Jane is confused. Jane confuses me. Why she’s beloved by Nature escapes me. And that on top of having a death curse on her. It makes no sense, in fact I would have said it was impossible.

It was while I was standing there, wishing I’d never set eyes on Jane, that I realized I may have interfered with the death curse by saving Jane from Genevieve. Which means I’ve made Jane my responsibility, if only because that death curse may now be pointed at me. So I put a spell on Jane, commanding her to come to me if anything odd or supernatural tries to attack her. Whatever is behind the magic inflicted on her, I want every advantage in dealing with it.

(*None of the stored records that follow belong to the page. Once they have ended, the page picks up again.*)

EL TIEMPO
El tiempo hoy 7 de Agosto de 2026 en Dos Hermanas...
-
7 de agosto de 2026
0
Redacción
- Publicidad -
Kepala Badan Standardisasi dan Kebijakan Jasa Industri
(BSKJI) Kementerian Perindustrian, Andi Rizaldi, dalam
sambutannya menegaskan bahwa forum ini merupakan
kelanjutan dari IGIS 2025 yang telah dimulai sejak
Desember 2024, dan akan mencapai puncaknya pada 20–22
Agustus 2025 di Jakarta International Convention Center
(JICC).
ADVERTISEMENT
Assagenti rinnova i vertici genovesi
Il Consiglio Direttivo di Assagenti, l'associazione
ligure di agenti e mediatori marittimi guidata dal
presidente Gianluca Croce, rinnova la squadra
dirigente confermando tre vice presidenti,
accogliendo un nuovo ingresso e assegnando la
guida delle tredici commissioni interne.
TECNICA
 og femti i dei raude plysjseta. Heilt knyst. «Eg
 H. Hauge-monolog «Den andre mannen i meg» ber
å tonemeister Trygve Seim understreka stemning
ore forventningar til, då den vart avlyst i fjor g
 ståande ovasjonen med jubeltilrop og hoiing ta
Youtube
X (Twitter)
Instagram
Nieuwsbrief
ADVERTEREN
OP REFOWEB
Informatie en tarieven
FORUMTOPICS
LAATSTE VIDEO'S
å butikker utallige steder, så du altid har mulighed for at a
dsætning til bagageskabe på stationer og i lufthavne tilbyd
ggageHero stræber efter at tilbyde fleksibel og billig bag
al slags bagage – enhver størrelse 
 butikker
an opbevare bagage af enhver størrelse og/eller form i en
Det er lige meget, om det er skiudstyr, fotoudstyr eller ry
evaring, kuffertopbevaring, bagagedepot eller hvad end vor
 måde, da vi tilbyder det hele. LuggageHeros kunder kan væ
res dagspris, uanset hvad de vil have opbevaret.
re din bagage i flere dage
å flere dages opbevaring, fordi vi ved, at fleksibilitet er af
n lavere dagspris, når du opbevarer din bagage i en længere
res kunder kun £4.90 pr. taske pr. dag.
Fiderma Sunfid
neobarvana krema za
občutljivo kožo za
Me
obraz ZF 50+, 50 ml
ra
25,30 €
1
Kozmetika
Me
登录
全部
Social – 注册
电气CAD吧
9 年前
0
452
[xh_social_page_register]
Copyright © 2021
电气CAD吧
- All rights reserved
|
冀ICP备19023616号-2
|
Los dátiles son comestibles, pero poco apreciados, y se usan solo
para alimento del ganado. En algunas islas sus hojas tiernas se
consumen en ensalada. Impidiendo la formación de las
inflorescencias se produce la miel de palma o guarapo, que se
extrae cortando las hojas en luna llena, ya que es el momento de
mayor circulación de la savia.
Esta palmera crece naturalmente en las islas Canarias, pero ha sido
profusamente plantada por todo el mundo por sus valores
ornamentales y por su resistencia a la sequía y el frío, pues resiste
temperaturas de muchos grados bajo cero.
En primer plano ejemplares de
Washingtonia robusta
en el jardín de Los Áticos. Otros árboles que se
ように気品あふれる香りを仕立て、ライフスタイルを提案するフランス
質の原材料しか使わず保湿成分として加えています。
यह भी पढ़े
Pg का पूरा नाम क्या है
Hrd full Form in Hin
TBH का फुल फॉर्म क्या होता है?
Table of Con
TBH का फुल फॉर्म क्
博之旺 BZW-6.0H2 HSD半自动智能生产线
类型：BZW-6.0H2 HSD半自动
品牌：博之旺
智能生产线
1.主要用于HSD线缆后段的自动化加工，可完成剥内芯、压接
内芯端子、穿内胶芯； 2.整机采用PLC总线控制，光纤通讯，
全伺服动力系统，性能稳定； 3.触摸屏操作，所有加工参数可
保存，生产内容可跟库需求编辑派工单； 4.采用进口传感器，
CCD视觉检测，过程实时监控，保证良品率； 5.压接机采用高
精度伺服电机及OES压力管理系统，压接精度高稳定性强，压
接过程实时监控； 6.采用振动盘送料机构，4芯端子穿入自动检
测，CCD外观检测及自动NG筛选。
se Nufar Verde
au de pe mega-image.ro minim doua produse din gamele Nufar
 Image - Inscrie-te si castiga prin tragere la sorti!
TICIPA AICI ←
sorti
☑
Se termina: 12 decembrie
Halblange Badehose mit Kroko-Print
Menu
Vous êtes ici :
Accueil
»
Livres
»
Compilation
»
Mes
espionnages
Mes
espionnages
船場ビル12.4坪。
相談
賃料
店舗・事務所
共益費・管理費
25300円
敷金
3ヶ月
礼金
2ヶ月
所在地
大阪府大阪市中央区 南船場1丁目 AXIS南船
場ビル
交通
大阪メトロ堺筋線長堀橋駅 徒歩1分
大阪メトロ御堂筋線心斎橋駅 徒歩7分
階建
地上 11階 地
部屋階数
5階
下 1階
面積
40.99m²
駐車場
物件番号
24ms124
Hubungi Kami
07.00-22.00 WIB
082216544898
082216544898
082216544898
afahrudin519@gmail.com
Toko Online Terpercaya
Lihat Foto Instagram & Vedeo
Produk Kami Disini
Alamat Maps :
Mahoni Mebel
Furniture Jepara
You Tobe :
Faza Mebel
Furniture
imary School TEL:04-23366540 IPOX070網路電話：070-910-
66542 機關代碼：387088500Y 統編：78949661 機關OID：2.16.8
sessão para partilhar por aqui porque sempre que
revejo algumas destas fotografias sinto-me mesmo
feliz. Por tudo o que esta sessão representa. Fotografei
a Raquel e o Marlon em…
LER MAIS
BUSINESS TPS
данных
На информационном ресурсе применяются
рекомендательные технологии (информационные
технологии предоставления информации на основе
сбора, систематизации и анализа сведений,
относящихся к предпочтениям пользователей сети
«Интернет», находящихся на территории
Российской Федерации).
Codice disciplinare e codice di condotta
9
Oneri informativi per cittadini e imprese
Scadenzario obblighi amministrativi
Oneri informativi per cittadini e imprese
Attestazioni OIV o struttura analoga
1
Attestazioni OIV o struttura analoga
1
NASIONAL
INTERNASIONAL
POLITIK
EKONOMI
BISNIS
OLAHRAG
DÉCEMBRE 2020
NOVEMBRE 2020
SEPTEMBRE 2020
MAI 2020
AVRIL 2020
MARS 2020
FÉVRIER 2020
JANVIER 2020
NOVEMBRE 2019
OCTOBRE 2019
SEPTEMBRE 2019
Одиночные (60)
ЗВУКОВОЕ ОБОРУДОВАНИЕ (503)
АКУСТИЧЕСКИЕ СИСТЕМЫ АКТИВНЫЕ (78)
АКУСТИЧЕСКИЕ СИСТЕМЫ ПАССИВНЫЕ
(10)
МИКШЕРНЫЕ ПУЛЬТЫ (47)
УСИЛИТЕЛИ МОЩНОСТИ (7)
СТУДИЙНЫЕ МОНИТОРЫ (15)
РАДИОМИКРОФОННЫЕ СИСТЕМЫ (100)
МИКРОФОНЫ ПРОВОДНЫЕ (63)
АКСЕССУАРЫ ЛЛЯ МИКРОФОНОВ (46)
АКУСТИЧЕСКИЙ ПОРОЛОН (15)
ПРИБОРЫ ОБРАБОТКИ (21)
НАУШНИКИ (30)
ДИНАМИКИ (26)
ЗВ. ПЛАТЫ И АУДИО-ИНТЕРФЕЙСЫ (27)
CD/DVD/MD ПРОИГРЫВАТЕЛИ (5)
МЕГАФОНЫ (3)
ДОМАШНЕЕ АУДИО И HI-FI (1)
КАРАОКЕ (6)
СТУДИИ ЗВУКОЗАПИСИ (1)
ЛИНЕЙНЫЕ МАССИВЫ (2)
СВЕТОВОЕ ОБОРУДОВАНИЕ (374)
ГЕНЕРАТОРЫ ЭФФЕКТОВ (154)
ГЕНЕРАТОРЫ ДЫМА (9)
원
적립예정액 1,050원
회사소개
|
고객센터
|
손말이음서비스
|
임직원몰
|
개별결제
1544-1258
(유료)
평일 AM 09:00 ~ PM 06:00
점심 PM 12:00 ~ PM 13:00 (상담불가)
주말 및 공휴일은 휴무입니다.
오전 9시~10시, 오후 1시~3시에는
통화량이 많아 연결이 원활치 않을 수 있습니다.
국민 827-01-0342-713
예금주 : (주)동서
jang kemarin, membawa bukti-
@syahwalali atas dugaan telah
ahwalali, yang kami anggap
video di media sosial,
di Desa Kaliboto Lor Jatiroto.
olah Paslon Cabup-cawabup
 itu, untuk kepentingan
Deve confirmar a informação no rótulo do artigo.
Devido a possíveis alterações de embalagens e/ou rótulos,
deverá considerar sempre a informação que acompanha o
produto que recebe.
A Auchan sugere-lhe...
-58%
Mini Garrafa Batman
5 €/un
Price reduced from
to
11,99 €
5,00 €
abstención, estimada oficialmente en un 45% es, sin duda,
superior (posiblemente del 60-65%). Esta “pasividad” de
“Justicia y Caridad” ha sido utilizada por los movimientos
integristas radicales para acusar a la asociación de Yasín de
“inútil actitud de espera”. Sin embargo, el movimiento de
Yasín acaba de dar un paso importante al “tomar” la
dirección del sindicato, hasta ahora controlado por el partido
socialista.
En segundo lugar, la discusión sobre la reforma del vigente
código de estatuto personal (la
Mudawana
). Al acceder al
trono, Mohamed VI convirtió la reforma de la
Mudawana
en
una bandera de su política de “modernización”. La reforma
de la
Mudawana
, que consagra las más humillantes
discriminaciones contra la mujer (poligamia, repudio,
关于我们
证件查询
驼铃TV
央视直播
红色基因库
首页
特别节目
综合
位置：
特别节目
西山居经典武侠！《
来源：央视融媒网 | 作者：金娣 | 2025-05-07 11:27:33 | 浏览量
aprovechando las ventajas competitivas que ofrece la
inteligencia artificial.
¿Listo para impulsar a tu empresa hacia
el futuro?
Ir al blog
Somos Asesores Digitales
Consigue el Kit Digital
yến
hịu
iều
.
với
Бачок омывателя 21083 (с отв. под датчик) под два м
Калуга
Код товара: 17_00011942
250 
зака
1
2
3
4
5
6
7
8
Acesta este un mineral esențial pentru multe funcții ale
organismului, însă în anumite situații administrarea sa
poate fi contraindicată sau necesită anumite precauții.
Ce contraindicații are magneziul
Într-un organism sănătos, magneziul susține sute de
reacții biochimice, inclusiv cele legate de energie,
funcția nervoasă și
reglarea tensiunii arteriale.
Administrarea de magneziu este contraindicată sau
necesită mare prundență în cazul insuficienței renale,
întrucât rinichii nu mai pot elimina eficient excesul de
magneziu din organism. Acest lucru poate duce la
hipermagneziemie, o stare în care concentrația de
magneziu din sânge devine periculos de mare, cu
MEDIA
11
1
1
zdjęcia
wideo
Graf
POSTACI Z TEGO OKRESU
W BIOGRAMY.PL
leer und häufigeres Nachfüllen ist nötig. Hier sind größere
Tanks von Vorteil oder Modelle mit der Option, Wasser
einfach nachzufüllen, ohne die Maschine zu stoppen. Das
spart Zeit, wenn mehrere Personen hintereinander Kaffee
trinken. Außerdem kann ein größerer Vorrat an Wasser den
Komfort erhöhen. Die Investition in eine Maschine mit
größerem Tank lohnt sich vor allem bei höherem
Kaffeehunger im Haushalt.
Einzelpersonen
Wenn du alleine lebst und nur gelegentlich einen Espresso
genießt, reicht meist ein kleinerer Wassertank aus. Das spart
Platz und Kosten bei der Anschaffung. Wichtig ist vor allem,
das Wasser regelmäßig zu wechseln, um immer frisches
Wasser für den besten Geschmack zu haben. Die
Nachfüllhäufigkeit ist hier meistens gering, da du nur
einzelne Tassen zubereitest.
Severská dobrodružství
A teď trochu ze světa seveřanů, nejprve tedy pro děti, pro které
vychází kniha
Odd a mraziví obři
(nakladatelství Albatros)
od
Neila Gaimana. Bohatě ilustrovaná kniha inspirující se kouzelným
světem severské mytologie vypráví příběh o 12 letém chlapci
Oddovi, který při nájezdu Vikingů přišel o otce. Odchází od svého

It wasn’t until I got home that I thought more about Nature’s role in this whole business. If Nature loves Jane so much, why did she let Genevieve almost kill her? Did Nature deliberately get me involved in Jane Harris’s affairs for some reason? But the death curse is definitely not Nature’s. It still makes no sense. I get the feeling I’m enmeshed in a conflict I don’t understand.

End of chapter nine

(Join the club, Miranda. And you supposedly know about such stuff. It’s nice to know that your complete lack of concern for tourists does not extend to Jane, you humanitarian, you. The question that eats at me, though, is how Cindy managed to smuggle a bottle of rum through customs. I doubt I’ll find out in the next chapter, though.)


5 Responses to SNW Ch. 9

  1. E. J. Barnes says:

    I’m trying to remember: Is Jane’s school suspension over by now?
    Maybe Cindy got the run through customs by saying she had something (else) to declare, and that she was with her parents. I got waved through on the way back from Latvia when I handed over an exhaustive list of books, jam, etc.
    It’s interesting that you’ve decided to bring MM’s POV into this. It explains a few things, but it also leaves us readers on an odd footing because Jane still sees Miranda as somewhat menacing.

    • Brian Bixby says:

      Yes, Jane’s suspension was back at the end of April, for two weeks. We’re at the end of May and beginning of June.
      I’m sure Cindy found a way. Maybe she snuck it in with her mother’s luggage!
      Miranda’s POV is meant to do precisely what you state: explain a few things, and give the reader a somewhat different perspective than Jane has.

  2. crimsonprose says:

    Getting good and complicated now. I like. And I admire the subtle intimation (way back) that there’s something tangoing twixt Joy and Miranda. Thanks for confirming.